When you go to see a James Bond movie, you don’t get to ask certain questions. Like, how is it that props like sofas and nets are always present at the right spots to break his fall from heights? Or, why are the roads in Rome so vacant when our hero is in a car-chase but filled with traffic just moments after? Or even, why does Bond have to bed every woman that comes his way?
This is not to say that the Bond movies have always been about high-IQ and logic, and we should be able to let all of these remarks slide. Because the man in question – James Bond – is above all of this, and we can forgive little plot slips as long as we are entertained. And he is entertained.
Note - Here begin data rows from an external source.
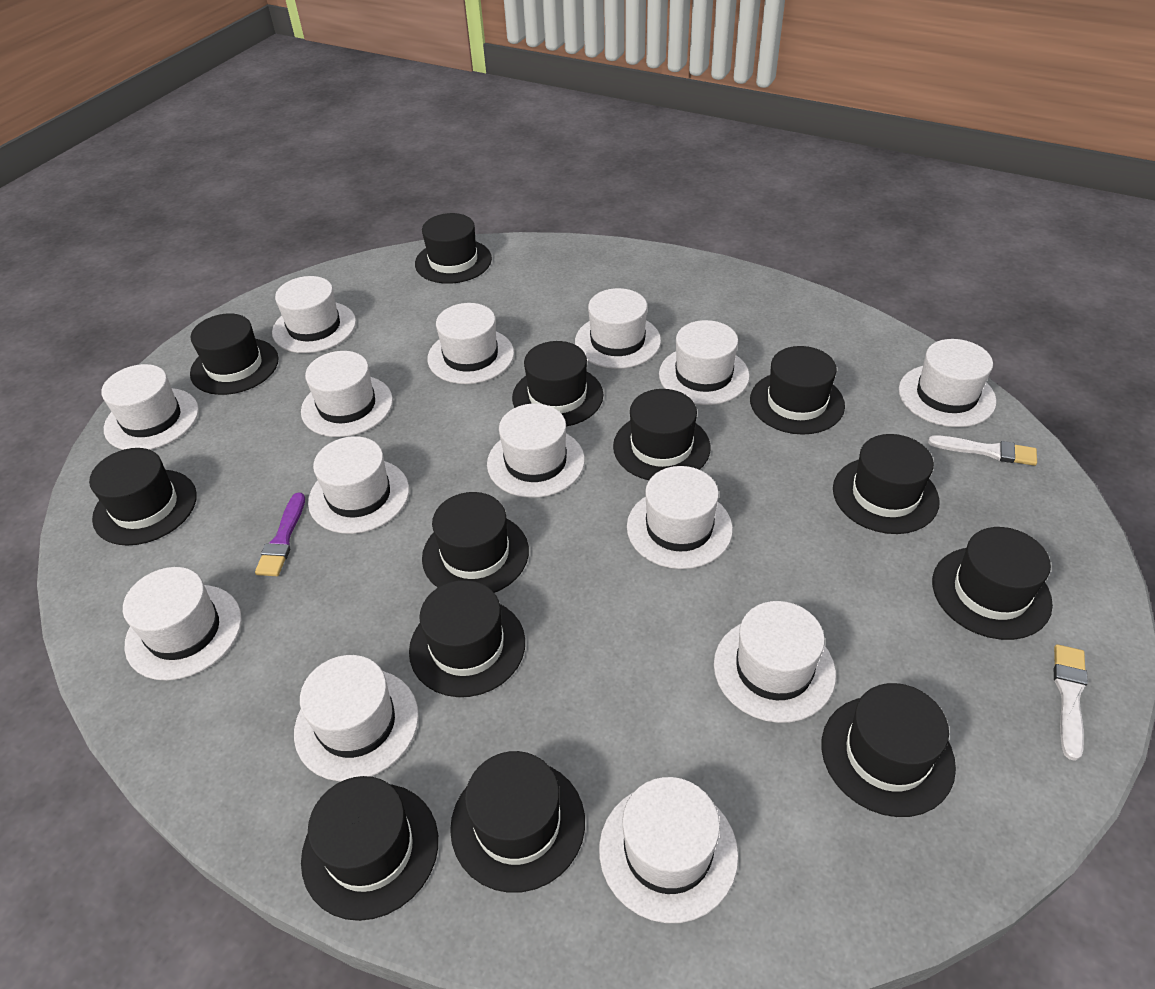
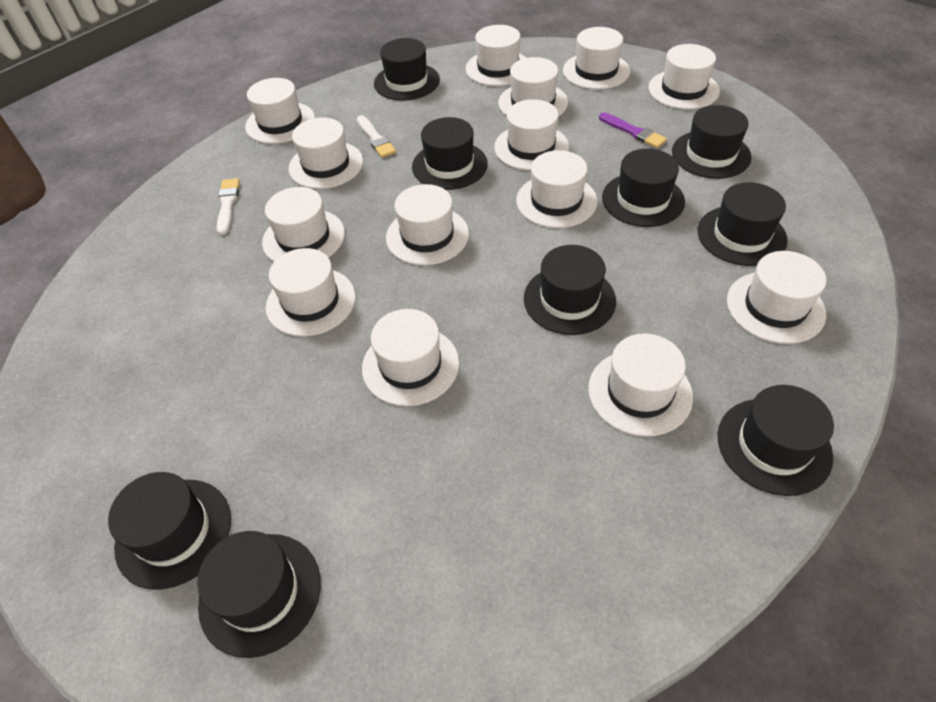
black hat: [89,448,197,546] [190,313,279,395] [301,776,438,921] [409,580,525,697] [415,213,492,284] [422,492,529,593] [450,751,585,893] [512,341,603,427] [613,389,711,480] [750,346,845,435] [821,683,956,817] [833,434,940,534] [932,527,1053,640] = 13 -> [108,472,231,589] [197,531,321,658] [374,38,440,101] [412,117,488,190] [524,245,616,335] [602,149,685,227] [672,105,752,179] [698,182,788,266] [717,385,834,496] = 9

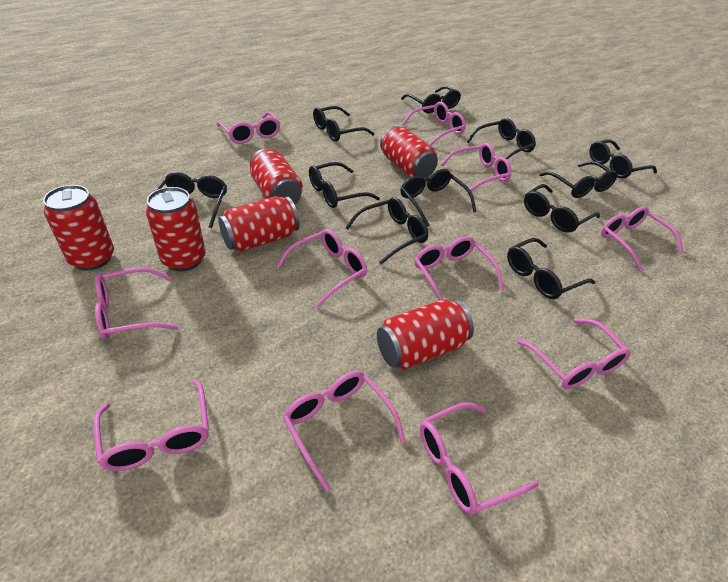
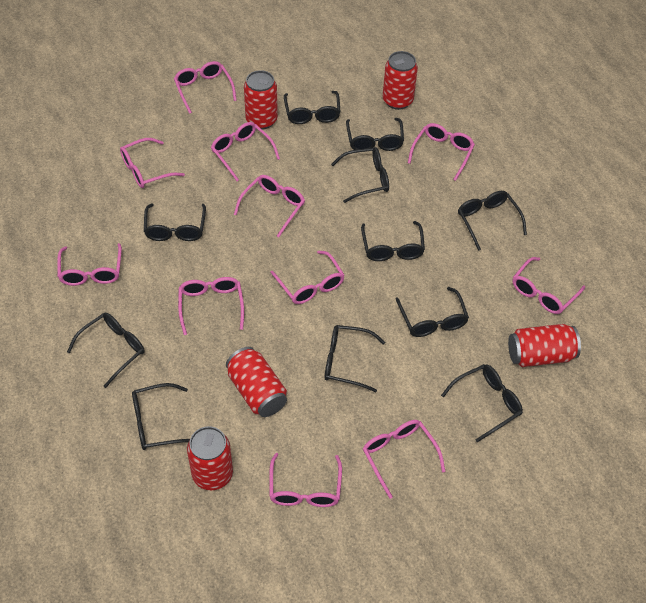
red can: [43,185,114,270] [146,187,205,271] [218,196,300,252] [250,148,303,205] [377,300,474,370] [380,126,438,178] = 6 -> [187,426,233,490] [226,347,287,417] [244,70,278,129] [383,51,418,110] [508,324,581,367] = 5

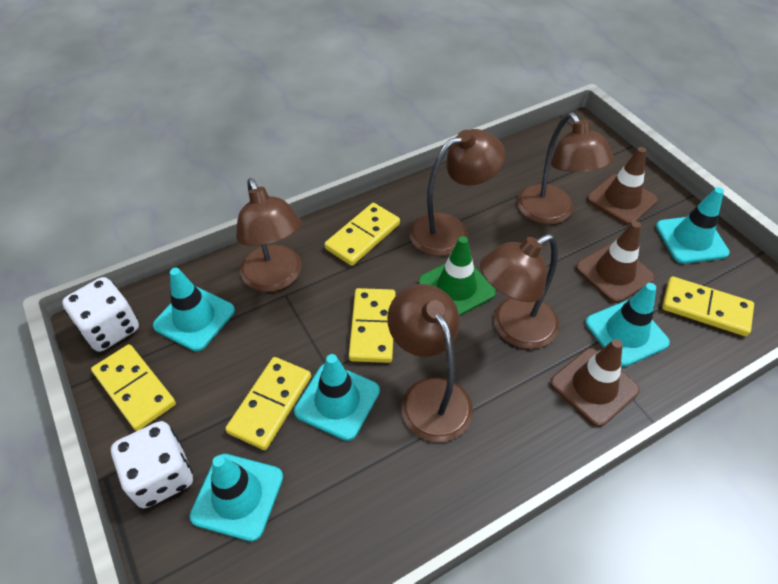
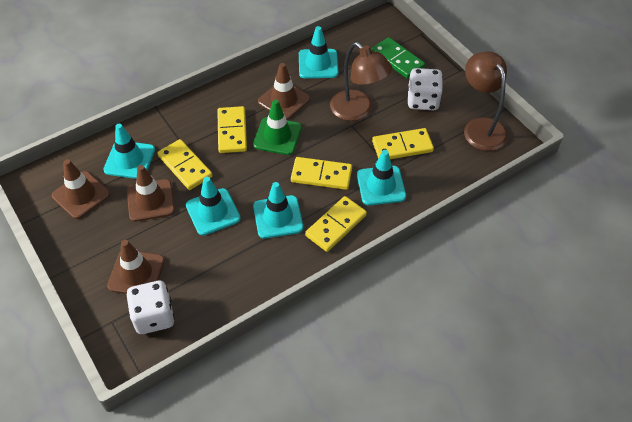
brown lamp: [236,178,301,292] [387,284,473,442] [409,129,505,256] [480,234,559,349] [517,113,614,224] = 5 -> [330,42,393,121] [464,51,508,151] = 2
brown traffic cone: [550,339,640,427] [576,221,655,303] [587,147,658,225] = 3 -> [52,159,110,219] [107,240,165,294] [127,165,175,222] [258,63,310,120] = 4
green domino: none = 0 -> [371,37,425,79] = 1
So scratch my last question, with all the stress and hard-work he puts himself through, it’s only natural to need to have a release once in a while. Right? Right?
Well, even with all of the glitz and the glamour and the adrenaline-pumping action, Spectre still doesn’t rise up as a worthy installment in the franchise. And certainly not a worthy successor to the amazement that was Skyfall. Halfway through the movie, I realized that I had seen this movie before in countless forms. The screen play was getting so generic and predictable, I actually yawned. And not just that, the script is just so similar to the recent Mission Impossible: Rogue Nation that I seriously wonder how nobody saw it. In any case, what pulls the movie down is the lethargic writing. There is nothing that screams creative or innovative in the script, and even though the movie might leave you oddly satisfied at the experience, it never gives you the high.
There’s one thing I liked most in Skyfall and that’s the introduction of a humane angle to Bond. Putting him through emotional tight spaces that he’s not accustomed to. Thankfully, that endeavour continues in Spectre as well and we get an inkling of his past through the antagonist (Christoph Waltz playing Ernst Stavro Blofeld, the mastermind behind Spectre), who I should say was menacing, but not enough. The one to beat is Andrew Scott (playing Max Denbigh, a vile British Government official), whose creepy smile is something not very easy to get over. (If you didn’t know, he’s the same guy who plays Moriarty in BBC’s Sherlock)
The rest of the cast including Daniel Craig, of course, are spectacular in their respective roles and make the movie eminently watchable. Lea Seydoux as Dr. Madeline Swann, the Bond girl this time is interesting in that she challenges James and makes him see a different side to himself. And she also proves to be quite resourceful herself, even saving Bond’s ass in one fight. The other highlight is the thumping score by Thomas Newman, which the movie never lets go.
Spectre starts off stunningly with a massively mounted opening sequence in Mexico City, a MacGuffin for our Bond. But it never really takes off from there and insists on staying content with being just-another-Bond-movie. You do get some thrills and a world tour, but there’s nothing to make you want to sit through the movie again.